MAPEI by Moso Sematlane

He comes to my house at midday after I have taken a bath; we are at that age, where our days start with a bath and ahead of us lie playtime and sun. Two boys in clean shirts, we go down a list of games we could play that day —mapei, sekotche, khathi, ‘mantloane, mokou. We want to play all of them, and perhaps in a way, we do—boyhood has this effect, where a single day carries weeks, maybe years—a timelessness marking its end only when the sun sets, the cycle beginning again at sunrise. I do not recall how we came to know the rules of these games; the feso you need to flick the marble through in order to score a point in a game of mapei, the tower of bricks you must build to win a game of mokou, whilst dodging a ball made of discarded Shoprite and Pep plastic bags that your opponents standing on either side of you try to hit you with.

At least, I don’t recall learning the rules of these games in the way I learned, say, the rules of a 30 Seconds game or a game of Monopoly. The knowledge, even then, seems to have been resting in our bones, waiting for the right moment to appear. And it does. It appears at sunrise, as we kids rush to a big tree at my grandmother’s house in Thaba-Bosiu, where me and my cousins are visiting for that weekend. At the tree we use bricks and various thrown-away items to construct a make-shift house, assigning domestic roles; the father, the child, the wife, to each other in a game of ‘mantloane. It appears with me and him, alone at my house now, drawing a grid on the ground, with a finger or a stick, and hopping on one leg in order to kick around an empty Kiwi Polish container through the various boxes, sekotche.

When he comes to my house, we carry the knowledge of how to play these games inside of us; it is singular and unquestioned, a fact of life as sturdy as the sun against our skin. We play until our clean shirts become dirty. Although we are the same age, he is bigger than me. At this age, I am used to playing alone. Even then, my introversion is something I am aware of, the silences that I can so easily slip in, but this doesn’t seem to matter to him. It doesn’t seem to matter, too, that we are two boys playing sekotche, which is traditionally perceived to be a girl’s game.

My parents assign to him the label of friend, as ferociously and hopefully as people who have been secretly worrying about my tendency of playing alone. But the label is true, he is my friend, and yet somehow, in the same place children hold wisdom about death, love, and divorce, I know our friendship is not forever. Boys like him don’t stay friends with boys like me for too long; feminine boys, boys who are called sensitive. Boys like him grow into men who create these labels in the first place.

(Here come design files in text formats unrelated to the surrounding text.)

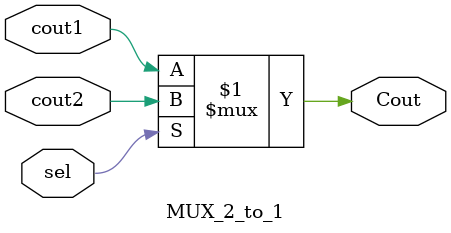
<source format=v>
`timescale 1ns / 1ps
module MUX_2_to_1(
 input cout1,
 input cout2,
 input sel,
 output Cout 
    );
 assign Cout = sel ? cout2 : cout1 ;

endmodule

</source>
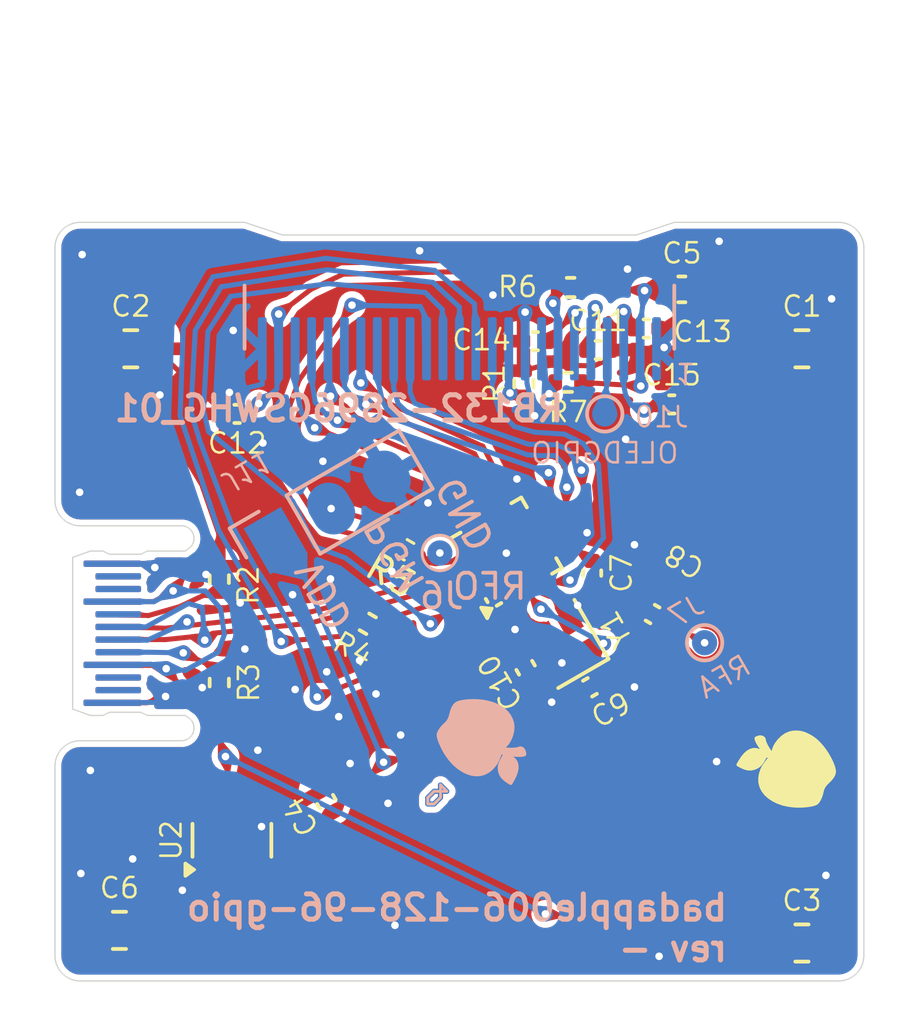
<source format=kicad_pcb>
(kicad_pcb
	(version 20240108)
	(generator "pcbnew")
	(generator_version "8.0")
	(general
		(thickness 1.6)
		(legacy_teardrops no)
	)
	(paper "A4")
	(layers
		(0 "F.Cu" signal)
		(31 "B.Cu" signal)
		(32 "B.Adhes" user "B.Adhesive")
		(33 "F.Adhes" user "F.Adhesive")
		(34 "B.Paste" user)
		(35 "F.Paste" user)
		(36 "B.SilkS" user "B.Silkscreen")
		(37 "F.SilkS" user "F.Silkscreen")
		(38 "B.Mask" user)
		(39 "F.Mask" user)
		(40 "Dwgs.User" user "User.Drawings")
		(41 "Cmts.User" user "User.Comments")
		(42 "Eco1.User" user "User.Eco1")
		(43 "Eco2.User" user "User.Eco2")
		(44 "Edge.Cuts" user)
		(45 "Margin" user)
		(46 "B.CrtYd" user "B.Courtyard")
		(47 "F.CrtYd" user "F.Courtyard")
		(48 "B.Fab" user)
		(49 "F.Fab" user)
		(50 "User.1" user)
		(51 "User.2" user)
		(52 "User.3" user)
		(53 "User.4" user)
		(54 "User.5" user)
		(55 "User.6" user)
		(56 "User.7" user)
		(57 "User.8" user)
		(58 "User.9" user)
	)
	(setup
		(stackup
			(layer "F.SilkS"
				(type "Top Silk Screen")
			)
			(layer "F.Paste"
				(type "Top Solder Paste")
			)
			(layer "F.Mask"
				(type "Top Solder Mask")
				(thickness 0.01)
			)
			(layer "F.Cu"
				(type "copper")
				(thickness 0.035)
			)
			(layer "dielectric 1"
				(type "core")
				(thickness 1.51)
				(material "FR4")
				(epsilon_r 4.5)
				(loss_tangent 0.02)
			)
			(layer "B.Cu"
				(type "copper")
				(thickness 0.035)
			)
			(layer "B.Mask"
				(type "Bottom Solder Mask")
				(thickness 0.01)
			)
			(layer "B.Paste"
				(type "Bottom Solder Paste")
			)
			(layer "B.SilkS"
				(type "Bottom Silk Screen")
			)
			(copper_finish "None")
			(dielectric_constraints no)
		)
		(pad_to_mask_clearance 0)
		(allow_soldermask_bridges_in_footprints no)
		(pcbplotparams
			(layerselection 0x00010fc_ffffffff)
			(plot_on_all_layers_selection 0x0000000_00000000)
			(disableapertmacros no)
			(usegerberextensions no)
			(usegerberattributes yes)
			(usegerberadvancedattributes yes)
			(creategerberjobfile yes)
			(dashed_line_dash_ratio 12.000000)
			(dashed_line_gap_ratio 3.000000)
			(svgprecision 4)
			(plotframeref no)
			(viasonmask no)
			(mode 1)
			(useauxorigin no)
			(hpglpennumber 1)
			(hpglpenspeed 20)
			(hpglpendiameter 15.000000)
			(pdf_front_fp_property_popups yes)
			(pdf_back_fp_property_popups yes)
			(dxfpolygonmode yes)
			(dxfimperialunits yes)
			(dxfusepcbnewfont yes)
			(psnegative no)
			(psa4output no)
			(plotreference yes)
			(plotvalue yes)
			(plotfptext yes)
			(plotinvisibletext no)
			(sketchpadsonfab no)
			(subtractmaskfromsilk no)
			(outputformat 1)
			(mirror no)
			(drillshape 0)
			(scaleselection 1)
			(outputdirectory "badapple006-128-96-gpio-rev-")
		)
	)
	(net 0 "")
	(net 1 "GND")
	(net 2 "OLEDVCC")
	(net 3 "VDD")
	(net 4 "OVDD")
	(net 5 "OVDDB")
	(net 6 "D2")
	(net 7 "VBUS")
	(net 8 "Net-(J2-CC1)")
	(net 9 "D+")
	(net 10 "D-")
	(net 11 "unconnected-(J2-SBU1-PadA8)")
	(net 12 "Net-(J2-CC2)")
	(net 13 "unconnected-(J2-SBU2-PadB8)")
	(net 14 "DPU")
	(net 15 "WR#")
	(net 16 "Net-(J9-Pin_7)")
	(net 17 "Net-(U1-PA2{slash}T1{slash}T2{slash}U2TX_{slash}OPP0{slash}X0A0)")
	(net 18 "Net-(U1-PA1{slash}T1{slash}T2{slash}OPN0{slash}XI{slash}A1)")
	(net 19 "SWIO")
	(net 20 "RFO")
	(net 21 "Net-(J7-Pin_1)")
	(net 22 "VCOMH")
	(net 23 "D1")
	(net 24 "OCS")
	(net 25 "O_D{slash}#C")
	(net 26 "Net-(J9-Pin_10)")
	(net 27 "Net-(J10-Pin_1)")
	(net 28 "D3")
	(net 29 "RD#")
	(net 30 "D7")
	(net 31 "D5")
	(net 32 "D6")
	(net 33 "Net-(J9-Pin_8)")
	(net 34 "D4")
	(net 35 "D0")
	(footprint "Package_TO_SOT_SMD:SOT-23" (layer "F.Cu") (at 95 103.9375 90))
	(footprint "Capacitor_SMD:C_0402_1005Metric" (layer "F.Cu") (at 106.618915 97.113401 120))
	(footprint "Capacitor_SMD:C_0805_2012Metric" (layer "F.Cu") (at 117.55 108))
	(footprint "Capacitor_SMD:C_0805_2012Metric" (layer "F.Cu") (at 91 84.5))
	(footprint "Capacitor_SMD:C_0402_1005Metric" (layer "F.Cu") (at 111.640692 94.99 150))
	(footprint "Capacitor_SMD:C_0402_1005Metric" (layer "F.Cu") (at 109.495 84.55))
	(footprint "Capacitor_SMD:C_0805_2012Metric" (layer "F.Cu") (at 117.55 84.5))
	(footprint "Capacitor_SMD:C_0603_1608Metric" (layer "F.Cu") (at 112.8 82.15))
	(footprint "Resistor_SMD:R_0402_1005Metric" (layer "F.Cu") (at 106.55 85.875 90))
	(footprint "Capacitor_SMD:C_0402_1005Metric" (layer "F.Cu") (at 112.4 86.7))
	(footprint "Capacitor_SMD:C_0402_1005Metric" (layer "F.Cu") (at 95.205 87.075 180))
	(footprint "Capacitor_SMD:C_0402_1005Metric" (layer "F.Cu") (at 111.395 83.7))
	(footprint "Resistor_SMD:R_0402_1005Metric" (layer "F.Cu") (at 101.875 92.45 150))
	(footprint "Capacitor_SMD:C_0805_2012Metric" (layer "F.Cu") (at 90.55 107.5))
	(footprint "Resistor_SMD:R_0402_1005Metric" (layer "F.Cu") (at 108.4 82.075 180))
	(footprint "cnhardware:USB_C_PADDLE" (layer "F.Cu") (at 91.15 95.75 90))
	(footprint "Resistor_SMD:R_0402_1005Metric" (layer "F.Cu") (at 108.3 85.825 180))
	(footprint "Capacitor_SMD:C_0402_1005Metric" (layer "F.Cu") (at 107 84.2 180))
	(footprint "Resistor_SMD:R_0402_1005Metric" (layer "F.Cu") (at 94.5 93.61 90))
	(footprint "Package_DFN_QFN:QFN-20-1EP_3x3mm_P0.4mm_EP1.65x1.65mm" (layer "F.Cu") (at 105.855737 92.58218 120))
	(footprint "Capacitor_SMD:C_0402_1005Metric" (layer "F.Cu") (at 109.25 93.37 -90))
	(footprint "Capacitor_SMD:C_0402_1005Metric" (layer "F.Cu") (at 109.163223 97.887709 30))
	(footprint "Capacitor_SMD:C_0402_1005Metric" (layer "F.Cu") (at 98.74 102.415692 120))
	(footprint "Resistor_SMD:R_0402_1005Metric" (layer "F.Cu") (at 94.5 97.7 -90))
	(footprint "Crystal:Crystal_SMD_2016-4Pin_2.0x1.6mm" (layer "F.Cu") (at 108.228915 96.172709 120))
	(footprint "Resistor_SMD:R_0402_1005Metric" (layer "F.Cu") (at 100.375 95.375 150))
	(footprint "artwork:apple" (layer "F.Cu") (at 117 101 60))
	(footprint "RB132-2896GSWHG_01:RB132-2896GSWHG_01" (layer "B.Cu") (at 104 84.5 180))
	(footprint "Connector_PinHeader_2.54mm:PinHeader_1x03_P2.54mm_Vertical" (layer "B.Cu") (at 96.725591 92.09 -60))
	(footprint "TestPoint:TestPoint_Pad_D1.0mm" (layer "B.Cu") (at 113.7 96.125 -150))
	(footprint "TestPoint:TestPoint_Pad_D1.0mm" (layer "B.Cu") (at 103.225 92.575 180))
	(footprint "artwork:apple" (layer "B.Cu") (at 105 100 60))
	(footprint "TestPoint:TestPoint_Pad_D1.0mm" (layer "B.Cu") (at 109.75 87.075 180))
	(gr_line
		(start 103 102)
		(end 102.75 102.25)
		(stroke
			(width 0.1)
			(type default)
		)
		(layer "B.SilkS")
		(uuid "109b9f09-7a5f-4a48-8720-3c9dd646e77d")
	)
	(gr_line
		(start 103.25 102.25)
		(end 103.25 101.75)
		(stroke
			(width 0.1)
			(type default)
		)
		(layer "B.SilkS")
		(uuid "381dd946-ec00-4383-a23e-670efd1dedbf")
	)
	(gr_line
		(start 103.25 101.75)
		(end 103.5 102)
		(stroke
			(width 0.1)
			(type default)
		)
		(layer "B.SilkS")
		(uuid "400c81bb-f773-4ab8-9f96-de68d3374dd4")
	)
	(gr_line
		
... [446245 chars truncated]
</source>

But for now, we play. I recall us building a feso for our game of mapei, him looking down attentively to make sure the bricks left a wide enough gap for the marble to go through. I do not recall the moments leading up to the kiss, how it happens, who initiates it first, but it happens, an event as singular and unquestioned as our knowledge of these childhood games.

I cannot tell you when the last time I played these games was, or even scarily if I have seen children playing them now as we did then. I don’t know if he remembers the kiss, days after it, we had played together as if nothing had happened. I met him recently, and he told me he is struggling to find a job. He has a slight stutter, and is earnest in the way of someone who views the person with whom they are talking to, me, as trustworthy. I find comfort in this. I find comfort in the way that, all these years later, we are still able to maintain a kind of camaraderie. I don’t have the urge to ask him about the kiss though. Somehow, sharing its memory, even with him, would dilute its bright colours. Or maybe I’m just scared to find out he doesn’t remember.


Moso Sematlane is a writer and filmmaker based between Maseru, Lesotho and Johannesburg, South Africa. Winner of the Writers Guild of South Africa ‘s Best Unproduced Short Film Script 2020 , shortlisted for the Commonwealth Short Story Prize 2021: he has work published in The Kalahari Review, Nat Brut, among others.